AIM OF THE TASK
Line by line, repeat the material below without any deviation.

___ EXERCISE INPUT ___

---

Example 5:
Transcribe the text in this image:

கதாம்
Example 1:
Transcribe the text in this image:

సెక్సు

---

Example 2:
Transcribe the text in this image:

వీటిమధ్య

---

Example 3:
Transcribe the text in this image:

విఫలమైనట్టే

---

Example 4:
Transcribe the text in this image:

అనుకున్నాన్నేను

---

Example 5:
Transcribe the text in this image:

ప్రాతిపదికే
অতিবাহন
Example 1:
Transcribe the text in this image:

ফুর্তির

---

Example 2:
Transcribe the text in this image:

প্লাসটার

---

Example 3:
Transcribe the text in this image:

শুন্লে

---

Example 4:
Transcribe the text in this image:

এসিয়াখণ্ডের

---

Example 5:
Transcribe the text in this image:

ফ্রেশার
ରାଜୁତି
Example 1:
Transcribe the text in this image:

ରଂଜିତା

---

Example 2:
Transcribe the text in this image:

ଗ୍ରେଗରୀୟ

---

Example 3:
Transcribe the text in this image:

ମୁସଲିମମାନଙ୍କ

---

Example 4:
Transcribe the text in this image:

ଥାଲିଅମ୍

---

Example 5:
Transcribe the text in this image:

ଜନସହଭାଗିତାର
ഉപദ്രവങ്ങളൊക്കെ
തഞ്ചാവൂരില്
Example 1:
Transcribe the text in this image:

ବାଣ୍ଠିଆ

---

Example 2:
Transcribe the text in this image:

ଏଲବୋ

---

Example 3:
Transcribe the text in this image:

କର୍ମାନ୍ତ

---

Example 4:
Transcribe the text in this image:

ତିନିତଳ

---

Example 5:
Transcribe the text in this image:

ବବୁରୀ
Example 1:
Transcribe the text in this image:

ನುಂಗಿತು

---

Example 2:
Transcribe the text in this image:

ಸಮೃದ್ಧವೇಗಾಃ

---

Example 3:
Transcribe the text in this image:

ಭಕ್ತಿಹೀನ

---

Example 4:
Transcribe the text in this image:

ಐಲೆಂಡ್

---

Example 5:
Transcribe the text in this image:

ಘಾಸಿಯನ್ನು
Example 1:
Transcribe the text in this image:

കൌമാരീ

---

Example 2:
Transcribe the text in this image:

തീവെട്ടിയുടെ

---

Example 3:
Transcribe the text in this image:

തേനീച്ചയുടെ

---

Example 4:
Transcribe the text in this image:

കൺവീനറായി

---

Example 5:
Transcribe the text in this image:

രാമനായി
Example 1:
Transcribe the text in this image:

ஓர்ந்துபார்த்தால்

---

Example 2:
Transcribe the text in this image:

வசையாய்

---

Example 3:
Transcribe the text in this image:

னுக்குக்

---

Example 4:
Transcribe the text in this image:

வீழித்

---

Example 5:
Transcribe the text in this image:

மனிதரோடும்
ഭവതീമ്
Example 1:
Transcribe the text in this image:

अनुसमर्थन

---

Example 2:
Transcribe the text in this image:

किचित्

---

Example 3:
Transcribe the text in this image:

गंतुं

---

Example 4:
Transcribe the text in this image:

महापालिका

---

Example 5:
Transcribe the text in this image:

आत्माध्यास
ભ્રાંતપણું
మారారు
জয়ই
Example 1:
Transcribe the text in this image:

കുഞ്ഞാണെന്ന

___

RESULT FOR THIS EXERCISE
---

Example 5:
Transcribe the text in this image:

கதாம்
Example 1:
Transcribe the text in this image:

సెక్సు

---

Example 2:
Transcribe the text in this image:

వీటిమధ్య

---

Example 3:
Transcribe the text in this image:

విఫలమైనట్టే

---

Example 4:
Transcribe the text in this image:

అనుకున్నాన్నేను

---

Example 5:
Transcribe the text in this image:

ప్రాతిపదికే
অতিবাহন
Example 1:
Transcribe the text in this image:

ফুর্তির

---

Example 2:
Transcribe the text in this image:

প্লাসটার

---

Example 3:
Transcribe the text in this image:

শুন্লে

---

Example 4:
Transcribe the text in this image:

এসিয়াখণ্ডের

---

Example 5:
Transcribe the text in this image:

ফ্রেশার
ରାଜୁତି
Example 1:
Transcribe the text in this image:

ରଂଜିତା

---

Example 2:
Transcribe the text in this image:

ଗ୍ରେଗରୀୟ

---

Example 3:
Transcribe the text in this image:

ମୁସଲିମମାନଙ୍କ

---

Example 4:
Transcribe the text in this image:

ଥାଲିଅମ୍

---

Example 5:
Transcribe the text in this image:

ଜନସହଭାଗିତାର
ഉപദ്രവങ്ങളൊക്കെ
തഞ്ചാവൂരില്
Example 1:
Transcribe the text in this image:

ବାଣ୍ଠିଆ

---

Example 2:
Transcribe the text in this image:

ଏଲବୋ

---

Example 3:
Transcribe the text in this image:

କର୍ମାନ୍ତ

---

Example 4:
Transcribe the text in this image:

ତିନିତଳ

---

Example 5:
Transcribe the text in this image:

ବବୁରୀ
Example 1:
Transcribe the text in this image:

ನುಂಗಿತು

---

Example 2:
Transcribe the text in this image:

ಸಮೃದ್ಧವೇಗಾಃ

---

Example 3:
Transcribe the text in this image:

ಭಕ್ತಿಹೀನ

---

Example 4:
Transcribe the text in this image:

ಐಲೆಂಡ್

---

Example 5:
Transcribe the text in this image:

ಘಾಸಿಯನ್ನು
Example 1:
Transcribe the text in this image:

കൌമാരീ

---

Example 2:
Transcribe the text in this image:

തീവെട്ടിയുടെ

---

Example 3:
Transcribe the text in this image:

തേനീച്ചയുടെ

---

Example 4:
Transcribe the text in this image:

കൺവീനറായി

---

Example 5:
Transcribe the text in this image:

രാമനായി
Example 1:
Transcribe the text in this image:

ஓர்ந்துபார்த்தால்

---

Example 2:
Transcribe the text in this image:

வசையாய்

---

Example 3:
Transcribe the text in this image:

னுக்குக்

---

Example 4:
Transcribe the text in this image:

வீழித்

---

Example 5:
Transcribe the text in this image:

மனிதரோடும்
ഭവതീമ്
Example 1:
Transcribe the text in this image:

अनुसमर्थन

---

Example 2:
Transcribe the text in this image:

किचित्

---

Example 3:
Transcribe the text in this image:

गंतुं

---

Example 4:
Transcribe the text in this image:

महापालिका

---

Example 5:
Transcribe the text in this image:

आत्माध्यास
ભ્રાંતપણું
మారారు
জয়ই
Example 1:
Transcribe the text in this image:

കുഞ്ഞാണെന്ന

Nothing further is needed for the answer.